One of the things that gave me some trepidation was the loss of guitarist Peter Wichers, who was replaced by David Andersson, who toured with the band in 2006. Also, after the stellar The Panic Broadcast, this album has a great deal to live up to. So now we ask the hard question: does it or have Soilwork fallen short? Find out below!
The album opens with “Spectrum Of Eternity”, which begins with strings, hinting at the melodic, classical nature of the album. Further on, “Tongue” mixes a driving, fast verse with a near-theatrical (think Broadway) chorus while “Let The First Wave Rise” is a blistering thrash attack.
“Whispers And Lights” closes the first disc by mixing all of the dynamic elements that we love about Soilwork, from softer passages and prog-esque riffs to soaring choruses and crushing drums, courtesy of Dirk Verbeuren.

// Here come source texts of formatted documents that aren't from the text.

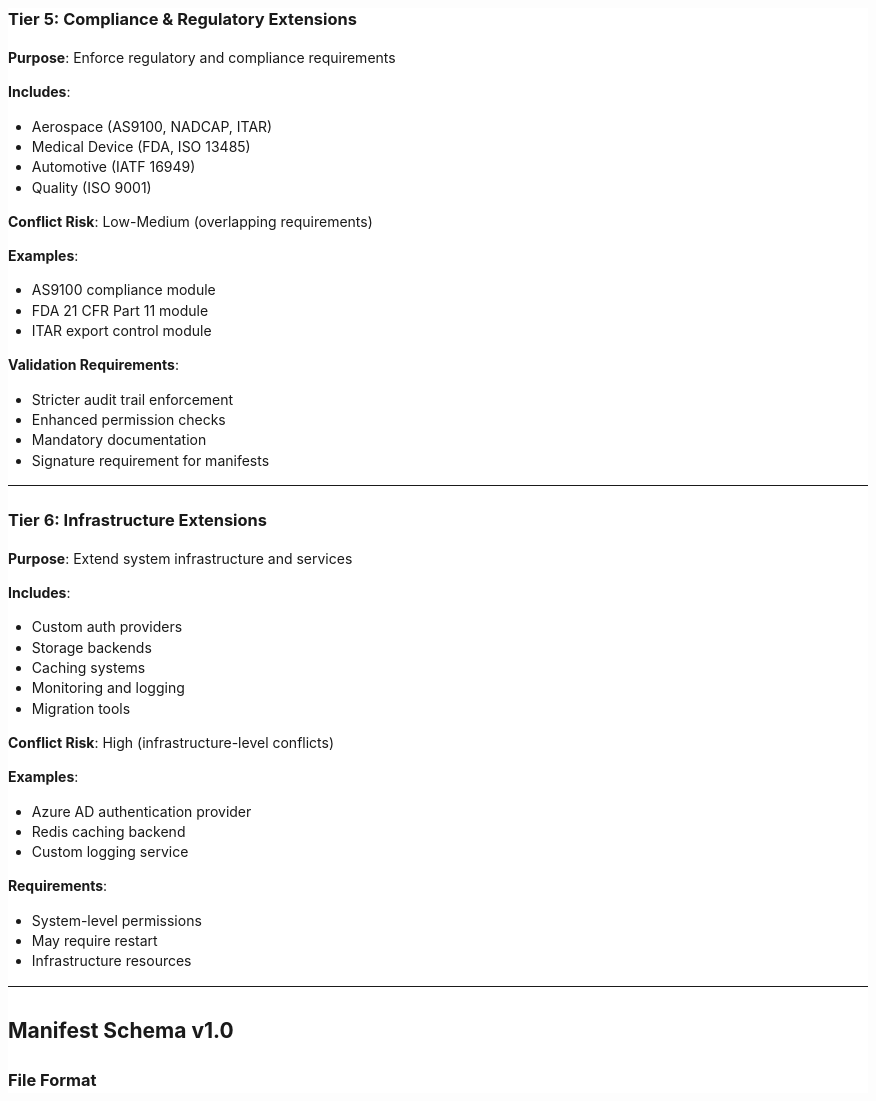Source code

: 
### Tier 5: Compliance & Regulatory Extensions

**Purpose**: Enforce regulatory and compliance requirements

**Includes**:
- Aerospace (AS9100, NADCAP, ITAR)
- Medical Device (FDA, ISO 13485)
- Automotive (IATF 16949)
- Quality (ISO 9001)

**Conflict Risk**: Low-Medium (overlapping requirements)

**Examples**:
- AS9100 compliance module
- FDA 21 CFR Part 11 module
- ITAR export control module

**Validation Requirements**:
- Stricter audit trail enforcement
- Enhanced permission checks
- Mandatory documentation
- Signature requirement for manifests

---

### Tier 6: Infrastructure Extensions

**Purpose**: Extend system infrastructure and services

**Includes**:
- Custom auth providers
- Storage backends
- Caching systems
- Monitoring and logging
- Migration tools

**Conflict Risk**: High (infrastructure-level conflicts)

**Examples**:
- Azure AD authentication provider
- Redis caching backend
- Custom logging service

**Requirements**:
- System-level permissions
- May require restart
- Infrastructure resources

---

## Manifest Schema v1.0

### File Format
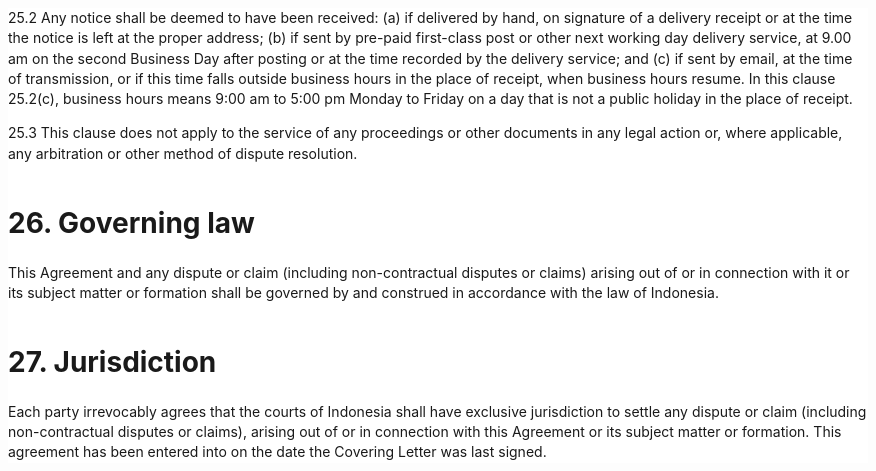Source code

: 25.2 Any notice shall be deemed to have been received:
(a) if delivered by hand, on signature of a delivery receipt or at the time the notice is left at the proper address;
(b) if sent by pre-paid first-class post or other next working day delivery service, at 9.00 am on the second Business Day after posting or at the time recorded by the delivery service; and
(c) if sent by email, at the time of transmission, or if this time falls outside business hours in the place of receipt, when business hours resume. In this clause 25.2(c), business hours means 9:00 am to 5:00 pm Monday to Friday on a day that is not a public holiday in the place of receipt.

25.3 This clause does not apply to the service of any proceedings or other documents in any legal action or, where applicable, any arbitration or other method of dispute resolution.

# 26. Governing law
This Agreement and any dispute or claim (including non-contractual disputes or claims) arising out of or in connection with it or its subject matter or formation shall be governed by and construed in accordance with the law of Indonesia.

# 27. Jurisdiction
Each party irrevocably agrees that the courts of Indonesia shall have exclusive jurisdiction to settle any dispute or claim (including non-contractual disputes or claims), arising out of or in connection with this Agreement or its subject matter or formation.
This agreement has been entered into on the date the Covering Letter was last signed.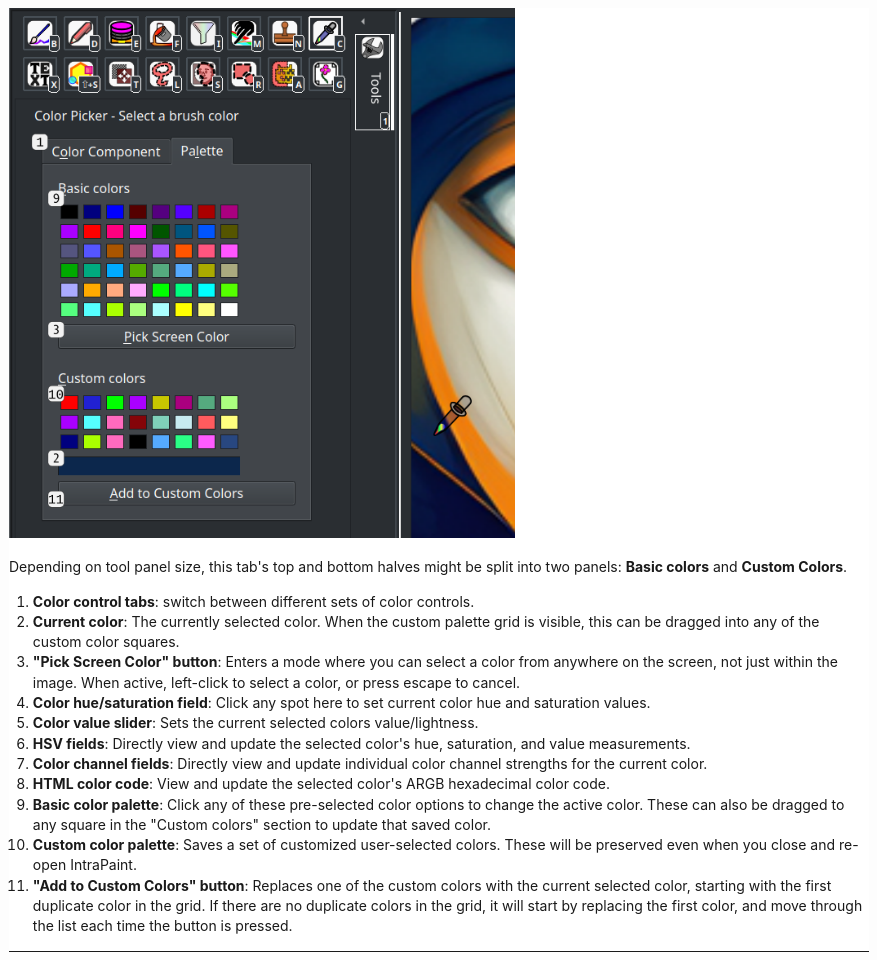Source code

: <img src="./labeled_screenshots/tools/color-2.png"  alt="Screenshot of the first panel of color picker tool controls, with specific elements numbered." />

Depending on tool panel size, this tab's top and bottom halves might be split into two panels: **Basic colors** and **Custom Colors**.

1. **Color control tabs**: switch between different sets of color controls.
2. **Current color**: The currently selected color.  When the custom palette grid is visible, this can be dragged into any of the custom color squares.
3. **"Pick Screen Color" button**:  Enters a mode where you can select a color from anywhere on the screen, not just within the image. When active, left-click to select a color, or press escape to cancel.
4. **Color hue/saturation field**:  Click any spot here to set current color hue and saturation values.
5. **Color value slider**: Sets the current selected colors value/lightness.
6. **HSV fields**: Directly view and update the selected color's hue, saturation, and value measurements.
7. **Color channel fields**: Directly view and update individual color channel strengths for the current color.
8. **HTML color code**: View and update the selected color's ARGB hexadecimal color code.
9. **Basic color palette**: Click any of these pre-selected color options to change the active color.  These can also be dragged to any square in the "Custom colors" section to update that saved color.
10. **Custom color palette**: Saves a set of customized user-selected colors. These will be preserved even when you close and re-open IntraPaint.
11. **"Add to Custom Colors" button**: Replaces one of the custom colors with the current selected color, starting with the first duplicate color in the grid.  If there are no duplicate colors in the grid, it will start by replacing the first color, and move through the list each time the button is pressed.

---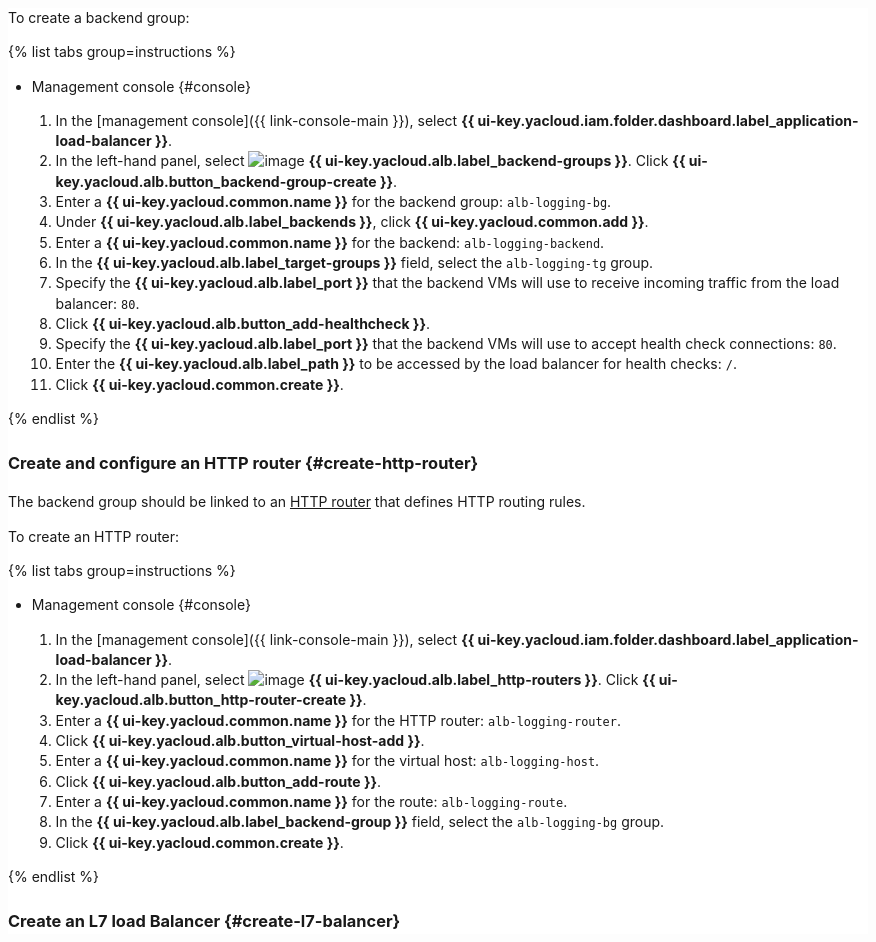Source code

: To create a backend group:

{% list tabs group=instructions %}

- Management console {#console}

   1. In the [management console]({{ link-console-main }}), select **{{ ui-key.yacloud.iam.folder.dashboard.label_application-load-balancer }}**.
   1. In the left-hand panel, select ![image](../../_assets/console-icons/cubes-3-overlap.svg) **{{ ui-key.yacloud.alb.label_backend-groups }}**. Click **{{ ui-key.yacloud.alb.button_backend-group-create }}**.
   1. Enter a **{{ ui-key.yacloud.common.name }}** for the backend group: `alb-logging-bg`.
   1. Under **{{ ui-key.yacloud.alb.label_backends }}**, click **{{ ui-key.yacloud.common.add }}**.
   1. Enter a **{{ ui-key.yacloud.common.name }}** for the backend: `alb-logging-backend`.
   1. In the **{{ ui-key.yacloud.alb.label_target-groups }}** field, select the `alb-logging-tg` group.
   1. Specify the **{{ ui-key.yacloud.alb.label_port }}** that the backend VMs will use to receive incoming traffic from the load balancer: `80`.
   1. Click **{{ ui-key.yacloud.alb.button_add-healthcheck }}**.
   1. Specify the **{{ ui-key.yacloud.alb.label_port }}** that the backend VMs will use to accept health check connections: `80`.
   1. Enter the **{{ ui-key.yacloud.alb.label_path }}** to be accessed by the load balancer for health checks: `/`.
   1. Click **{{ ui-key.yacloud.common.create }}**.

{% endlist %}

### Create and configure an HTTP router {#create-http-router}

The backend group should be linked to an [HTTP router](../../application-load-balancer/concepts/http-router.md) that defines HTTP routing rules.

To create an HTTP router:

{% list tabs group=instructions %}

- Management console {#console}

   1. In the [management console]({{ link-console-main }}), select **{{ ui-key.yacloud.iam.folder.dashboard.label_application-load-balancer }}**.
   1. In the left-hand panel, select ![image](../../_assets/console-icons/route.svg) **{{ ui-key.yacloud.alb.label_http-routers }}**. Click **{{ ui-key.yacloud.alb.button_http-router-create }}**.
   1. Enter a **{{ ui-key.yacloud.common.name }}** for the HTTP router: `alb-logging-router`.
   1. Click **{{ ui-key.yacloud.alb.button_virtual-host-add }}**.
   1. Enter a **{{ ui-key.yacloud.common.name }}** for the virtual host: `alb-logging-host`.
   1. Click **{{ ui-key.yacloud.alb.button_add-route }}**.
   1. Enter a **{{ ui-key.yacloud.common.name }}** for the route: `alb-logging-route`.
   1. In the **{{ ui-key.yacloud.alb.label_backend-group }}** field, select the `alb-logging-bg` group.
   1. Click **{{ ui-key.yacloud.common.create }}**.

{% endlist %}

### Create an L7 load Balancer {#create-l7-balancer}
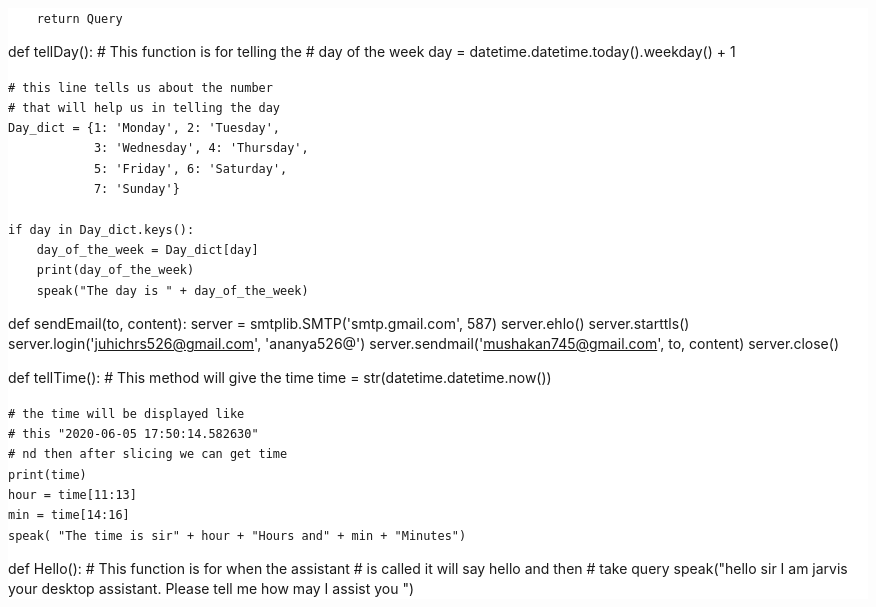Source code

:         return Query


def tellDay():
    # This function is for telling the
    # day of the week
    day = datetime.datetime.today().weekday() + 1

    # this line tells us about the number
    # that will help us in telling the day
    Day_dict = {1: 'Monday', 2: 'Tuesday',
                3: 'Wednesday', 4: 'Thursday',
                5: 'Friday', 6: 'Saturday',
                7: 'Sunday'}

    if day in Day_dict.keys():
        day_of_the_week = Day_dict[day]
        print(day_of_the_week)
        speak("The day is " + day_of_the_week)


def sendEmail(to, content):
  server = smtplib.SMTP('smtp.gmail.com', 587)
  server.ehlo()
  server.starttls()
  server.login('juhichrs526@gmail.com', 'ananya526@')
  server.sendmail('mushakan745@gmail.com', to, content)
  server.close()

def tellTime():
    # This method will give the time
    time = str(datetime.datetime.now())

    # the time will be displayed like
    # this "2020-06-05 17:50:14.582630"
    # nd then after slicing we can get time
    print(time)
    hour = time[11:13]
    min = time[14:16]
    speak( "The time is sir" + hour + "Hours and" + min + "Minutes")


def Hello():
    # This function is for when the assistant
    # is called it will say hello and then
    # take query
    speak("hello sir I am jarvis your desktop assistant. Please tell me how may I assist you ")
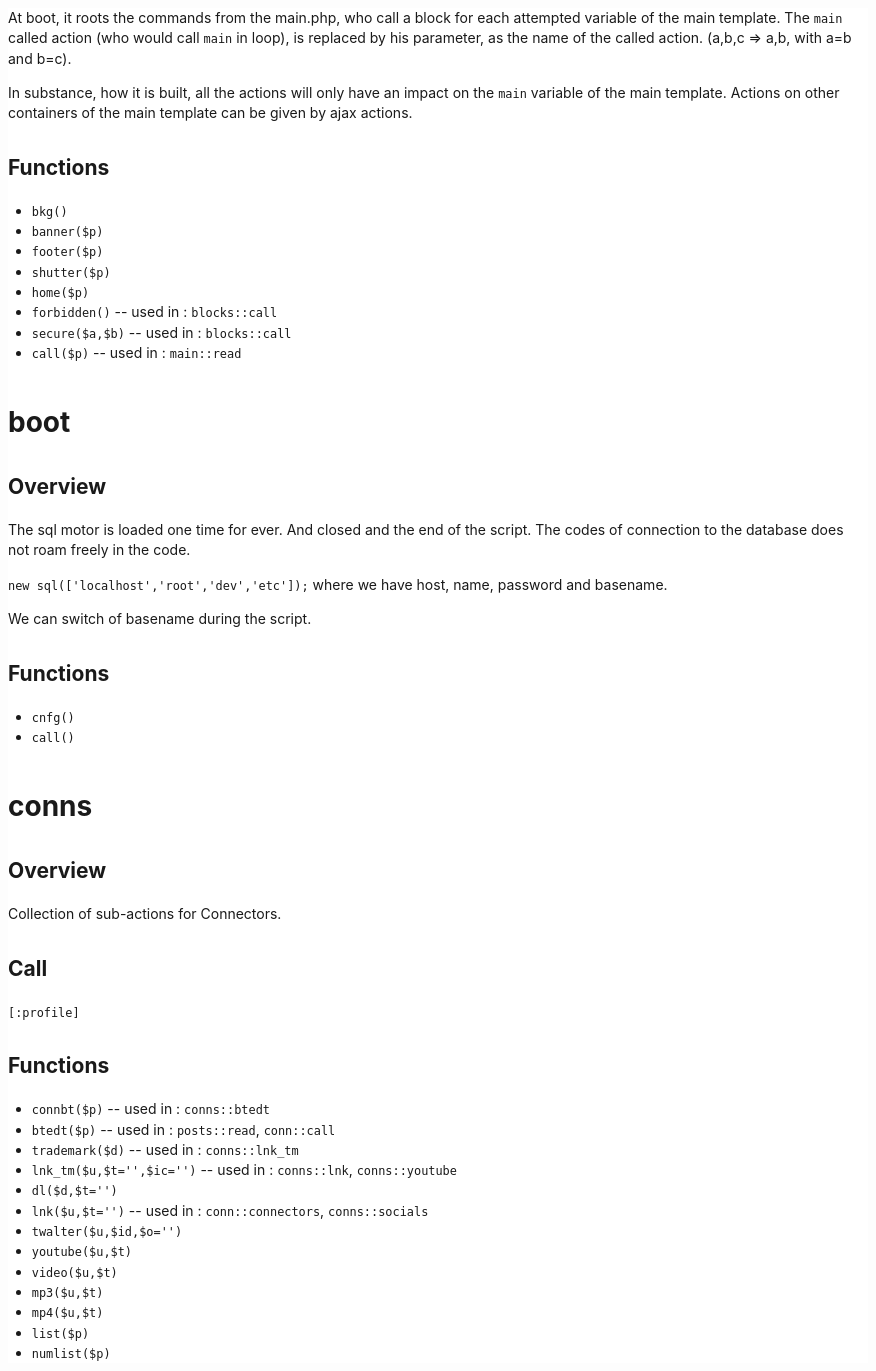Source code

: At boot, it roots the commands from the main.php, who call a block for each attempted variable of the main template.
The `main` called action (who would call `main` in loop), is replaced by his parameter, as the name of the called action. (a,b,c => a,b, with a=b and b=c).

In substance, how it is built, all the actions will only have an impact on the `main` variable of the main template.
Actions on other containers of the main template can be given by ajax actions.

## Functions

- `bkg()`
- `banner($p)`
- `footer($p)`
- `shutter($p)`
- `home($p)`
- `forbidden()` -- used in : `blocks::call`
- `secure($a,$b)` -- used in : `blocks::call`
- `call($p)` -- used in : `main::read`

# boot

## Overview

The sql motor is loaded one time for ever. And closed and the end of the script.
The codes of connection to the database does not roam freely in the code.

`new sql(['localhost','root','dev','etc']);` where we have host, name, password and basename.

We can switch of basename during the script.

## Functions

- `cnfg()`
- `call()`

# conns

## Overview

Collection of sub-actions for Connectors.

## Call

`[:profile]`

## Functions

- `connbt($p)` -- used in : `conns::btedt`
- `btedt($p)` -- used in : `posts::read`, `conn::call`
- `trademark($d)` -- used in : `conns::lnk_tm`
- `lnk_tm($u,$t='',$ic='')` -- used in : `conns::lnk`, `conns::youtube`
- `dl($d,$t='')`
- `lnk($u,$t='')` -- used in : `conn::connectors`, `conns::socials`
- `twalter($u,$id,$o='')`
- `youtube($u,$t)`
- `video($u,$t)`
- `mp3($u,$t)`
- `mp4($u,$t)`
- `list($p)`
- `numlist($p)`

“Entering Aeons” begins disc two on a more sinister note, with howling winds and dissonant guitar riffs. “Drowning In Silence” has a brilliant chorus and a slamming verse. “Rise Above The Sentiment” is a mid-paced head banger with a fantastic chorus. “Antidotes In Passing” uses acoustics and is one of the slower tracks on the album. Listening to it, I thought that it very could well be a heavier Porcupine Tree song, especially with the keys.
“Owls Predict Oracles Stand Guard”, which closes the second disc, features a plodding, almost marching pace towards the beginning but speeds up in the middle. The ending simply fades out, which is rather disappointing, especially after how The Panic Broadcast ended with “Enter Dog Of Pavlov”, a track that was beyond in-your-face and which ended the album with a punch to the gut. “Owls Predict Oracles Stand Guard” ends The Living Infinite on a soft, gentle note.
The production is, as per usual, extremely solid. Each instrument shines and the mix is watertight. Throughout the album, vocalist Bjorn “Speed” Strid constantly reminds that he is one of the greatest vocalists in metal. From ferocious growls to lofty cleans and some brilliant harmonies, he never disappoints.
At the end of the day, a double album may have been a very ambitious goal. I feel like Soilwork might’ve been better off had they done what Opeth did with Deliverance and Damnation and split The Living Infinite into two distinct albums, one with the faster, heavier songs and one with the more melodic, gentler (relatively, of course) offerings.
The Final Word: While The Living Infinite features some truly fantastic songs, the album as a whole is not as engaging nor as exciting as The Panic Broadcast. Still, Soilwork have released an album that will stand very proudly in their history.